* [Action item] Within the data below, copy each line where the string "osoba" is found.

Stored items from a collection
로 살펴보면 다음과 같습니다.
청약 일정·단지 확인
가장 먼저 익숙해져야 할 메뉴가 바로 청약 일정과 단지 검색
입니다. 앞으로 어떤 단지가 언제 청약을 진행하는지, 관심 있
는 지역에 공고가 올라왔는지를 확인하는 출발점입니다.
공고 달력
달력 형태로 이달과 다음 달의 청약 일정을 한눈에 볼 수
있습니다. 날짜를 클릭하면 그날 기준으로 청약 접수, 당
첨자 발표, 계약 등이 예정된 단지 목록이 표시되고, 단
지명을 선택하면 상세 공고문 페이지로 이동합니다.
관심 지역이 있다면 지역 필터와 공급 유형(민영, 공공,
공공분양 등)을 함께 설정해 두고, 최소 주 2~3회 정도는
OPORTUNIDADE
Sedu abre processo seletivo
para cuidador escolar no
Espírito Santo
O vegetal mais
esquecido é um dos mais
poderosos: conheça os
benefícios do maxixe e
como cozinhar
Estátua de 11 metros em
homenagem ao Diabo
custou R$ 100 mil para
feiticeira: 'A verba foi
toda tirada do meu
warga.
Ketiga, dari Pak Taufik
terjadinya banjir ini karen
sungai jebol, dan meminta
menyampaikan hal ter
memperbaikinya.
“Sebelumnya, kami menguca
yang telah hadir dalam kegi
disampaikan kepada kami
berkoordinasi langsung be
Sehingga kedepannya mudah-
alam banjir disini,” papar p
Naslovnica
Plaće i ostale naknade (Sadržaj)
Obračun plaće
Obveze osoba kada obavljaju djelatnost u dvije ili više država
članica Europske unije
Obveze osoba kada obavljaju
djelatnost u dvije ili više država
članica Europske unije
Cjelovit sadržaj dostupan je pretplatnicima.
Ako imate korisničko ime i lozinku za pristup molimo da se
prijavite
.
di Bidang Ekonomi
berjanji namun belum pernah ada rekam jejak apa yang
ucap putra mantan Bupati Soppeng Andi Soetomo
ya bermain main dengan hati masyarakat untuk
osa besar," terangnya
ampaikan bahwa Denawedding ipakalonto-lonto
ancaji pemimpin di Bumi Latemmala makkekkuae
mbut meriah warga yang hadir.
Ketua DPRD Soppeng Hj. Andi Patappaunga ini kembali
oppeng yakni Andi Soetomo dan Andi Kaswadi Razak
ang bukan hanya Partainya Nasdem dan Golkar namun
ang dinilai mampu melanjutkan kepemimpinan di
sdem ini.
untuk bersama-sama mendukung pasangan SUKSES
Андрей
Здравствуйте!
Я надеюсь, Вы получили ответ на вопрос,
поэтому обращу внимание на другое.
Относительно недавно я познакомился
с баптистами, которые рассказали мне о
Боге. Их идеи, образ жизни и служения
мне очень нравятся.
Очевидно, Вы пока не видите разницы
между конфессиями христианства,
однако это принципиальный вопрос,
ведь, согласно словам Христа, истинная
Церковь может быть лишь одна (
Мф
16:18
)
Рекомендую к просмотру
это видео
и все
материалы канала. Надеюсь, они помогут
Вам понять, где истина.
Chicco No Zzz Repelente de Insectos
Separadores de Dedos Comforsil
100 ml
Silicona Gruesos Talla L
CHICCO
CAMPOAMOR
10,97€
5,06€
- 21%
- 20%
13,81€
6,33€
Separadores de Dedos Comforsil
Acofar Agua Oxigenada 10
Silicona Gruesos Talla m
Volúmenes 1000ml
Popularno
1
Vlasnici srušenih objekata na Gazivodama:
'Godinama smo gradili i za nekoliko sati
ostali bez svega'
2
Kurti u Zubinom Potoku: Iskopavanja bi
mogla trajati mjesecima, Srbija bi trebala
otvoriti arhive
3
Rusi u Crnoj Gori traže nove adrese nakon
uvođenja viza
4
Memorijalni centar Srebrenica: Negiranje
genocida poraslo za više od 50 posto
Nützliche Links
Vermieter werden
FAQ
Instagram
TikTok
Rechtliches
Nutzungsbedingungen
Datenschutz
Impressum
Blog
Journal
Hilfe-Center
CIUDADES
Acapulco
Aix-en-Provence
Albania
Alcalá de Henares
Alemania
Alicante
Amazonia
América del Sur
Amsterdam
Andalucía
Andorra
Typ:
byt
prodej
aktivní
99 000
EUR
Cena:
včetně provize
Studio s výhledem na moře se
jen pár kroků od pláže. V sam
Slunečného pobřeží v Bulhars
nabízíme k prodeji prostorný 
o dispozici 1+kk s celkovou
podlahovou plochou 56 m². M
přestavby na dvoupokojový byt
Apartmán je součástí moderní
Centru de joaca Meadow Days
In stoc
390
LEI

* [The completed task]
Obveze osoba kada obavljaju djelatnost u dvije ili više država
Obveze osoba kada obavljaju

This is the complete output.